§ PROBLEM REQUIREMENTS: Write out every line of the listing below word for word, leaving out the pictures.

[Stored records]
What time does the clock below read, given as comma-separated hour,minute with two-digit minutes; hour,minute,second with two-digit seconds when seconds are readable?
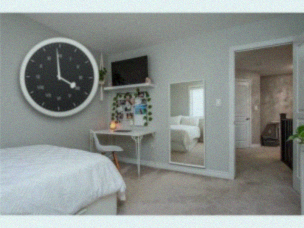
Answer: 3,59
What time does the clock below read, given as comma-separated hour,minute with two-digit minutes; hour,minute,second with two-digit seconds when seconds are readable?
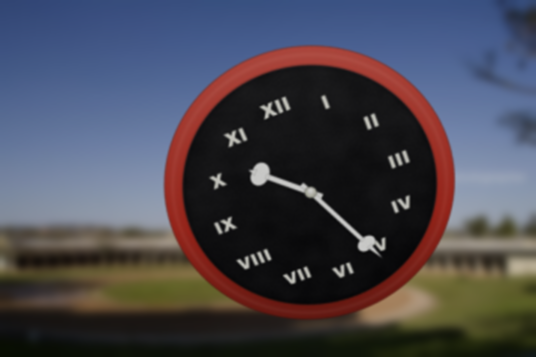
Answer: 10,26
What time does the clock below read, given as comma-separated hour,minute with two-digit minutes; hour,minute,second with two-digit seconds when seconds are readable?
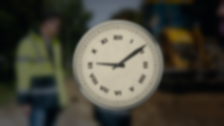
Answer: 9,09
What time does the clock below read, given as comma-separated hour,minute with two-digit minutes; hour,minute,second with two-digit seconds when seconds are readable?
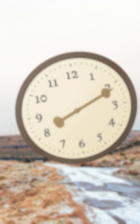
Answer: 8,11
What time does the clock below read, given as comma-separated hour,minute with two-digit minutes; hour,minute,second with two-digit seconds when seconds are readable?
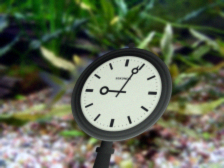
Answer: 9,04
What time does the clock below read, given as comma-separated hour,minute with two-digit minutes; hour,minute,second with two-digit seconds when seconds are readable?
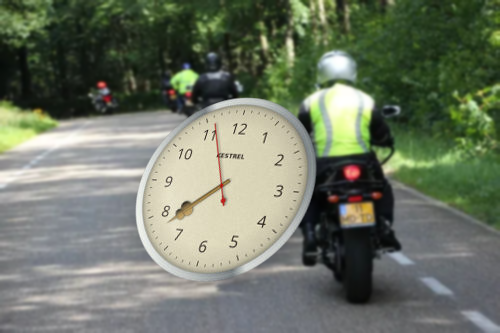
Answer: 7,37,56
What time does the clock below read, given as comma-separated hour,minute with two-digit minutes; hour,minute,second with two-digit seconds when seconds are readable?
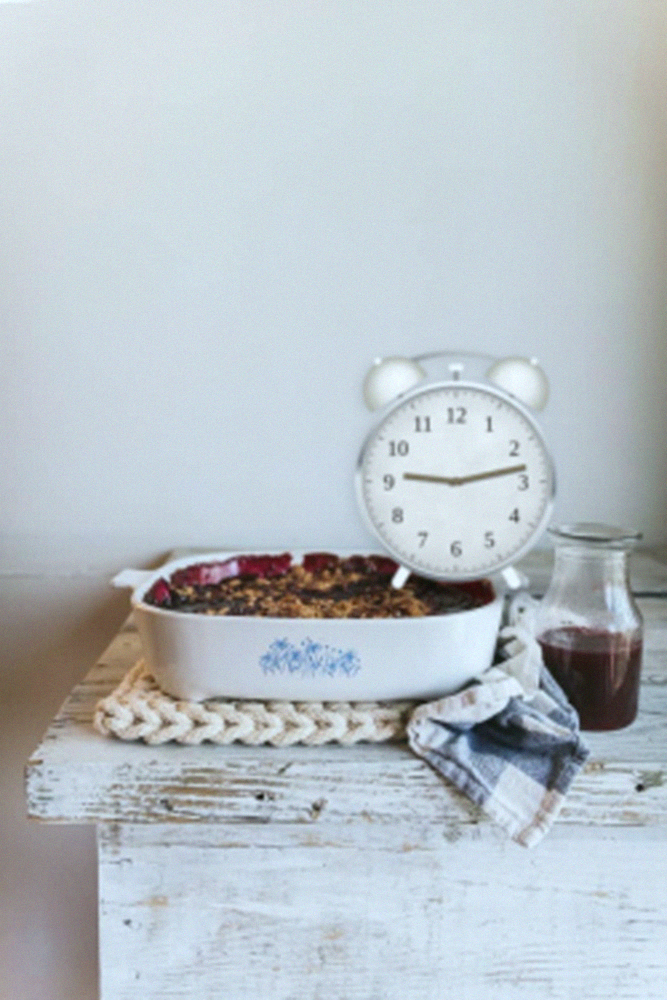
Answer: 9,13
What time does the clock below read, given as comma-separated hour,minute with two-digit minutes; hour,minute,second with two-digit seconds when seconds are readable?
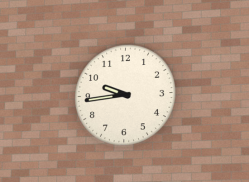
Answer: 9,44
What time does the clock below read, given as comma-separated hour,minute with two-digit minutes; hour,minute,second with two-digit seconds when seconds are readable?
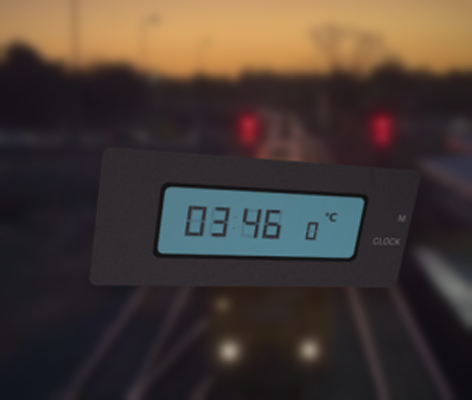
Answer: 3,46
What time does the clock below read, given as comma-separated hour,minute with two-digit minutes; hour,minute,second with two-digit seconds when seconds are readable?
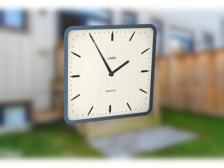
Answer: 1,55
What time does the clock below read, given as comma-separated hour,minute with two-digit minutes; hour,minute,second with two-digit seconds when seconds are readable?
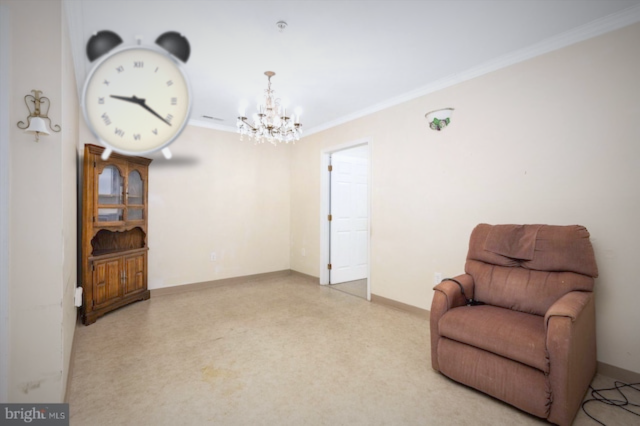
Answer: 9,21
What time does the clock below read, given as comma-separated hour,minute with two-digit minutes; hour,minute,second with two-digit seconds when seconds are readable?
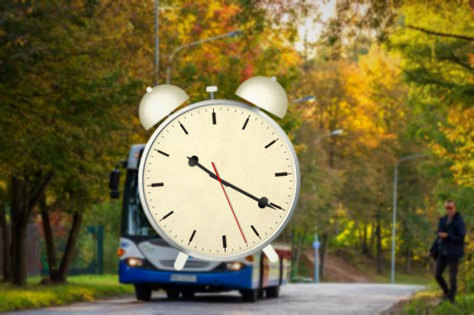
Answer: 10,20,27
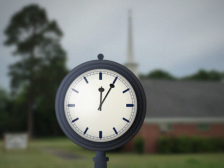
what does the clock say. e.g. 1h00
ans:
12h05
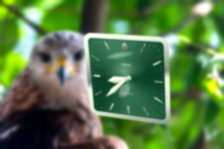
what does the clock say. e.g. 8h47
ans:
8h38
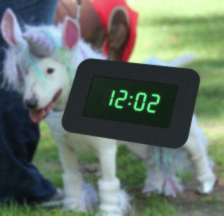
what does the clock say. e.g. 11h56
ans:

§ WRITTEN SOLUTION:
What time does the clock below read, given as comma-separated hour,minute with two-digit minutes; hour,minute,second with two-digit seconds when seconds are readable?
Answer: 3,59
What time does the clock below read, given as comma-separated hour,minute with two-digit minutes; hour,minute,second with two-digit seconds when seconds are readable?
Answer: 10,26
What time does the clock below read, given as comma-separated hour,minute with two-digit minutes; hour,minute,second with two-digit seconds when seconds are readable?
Answer: 9,09
What time does the clock below read, given as comma-separated hour,minute with two-digit minutes; hour,minute,second with two-digit seconds when seconds are readable?
Answer: 8,11
What time does the clock below read, given as comma-separated hour,minute with two-digit minutes; hour,minute,second with two-digit seconds when seconds are readable?
Answer: 9,04
What time does the clock below read, given as comma-separated hour,minute with two-digit minutes; hour,minute,second with two-digit seconds when seconds are readable?
Answer: 7,37,56
What time does the clock below read, given as comma-separated hour,minute with two-digit minutes; hour,minute,second with two-digit seconds when seconds are readable?
Answer: 9,13
What time does the clock below read, given as comma-separated hour,minute with two-digit minutes; hour,minute,second with two-digit seconds when seconds are readable?
Answer: 9,44
What time does the clock below read, given as comma-separated hour,minute with two-digit minutes; hour,minute,second with two-digit seconds when seconds are readable?
Answer: 3,46
What time does the clock below read, given as comma-separated hour,minute with two-digit minutes; hour,minute,second with two-digit seconds when seconds are readable?
Answer: 1,55
What time does the clock below read, given as comma-separated hour,minute with two-digit minutes; hour,minute,second with two-digit seconds when seconds are readable?
Answer: 9,21
What time does the clock below read, given as comma-separated hour,minute with two-digit minutes; hour,minute,second with two-digit seconds when seconds are readable?
Answer: 10,20,27
what does the clock say. e.g. 1h00
ans:
12h05
what does the clock say. e.g. 8h47
ans:
8h38
what does the clock say. e.g. 11h56
ans:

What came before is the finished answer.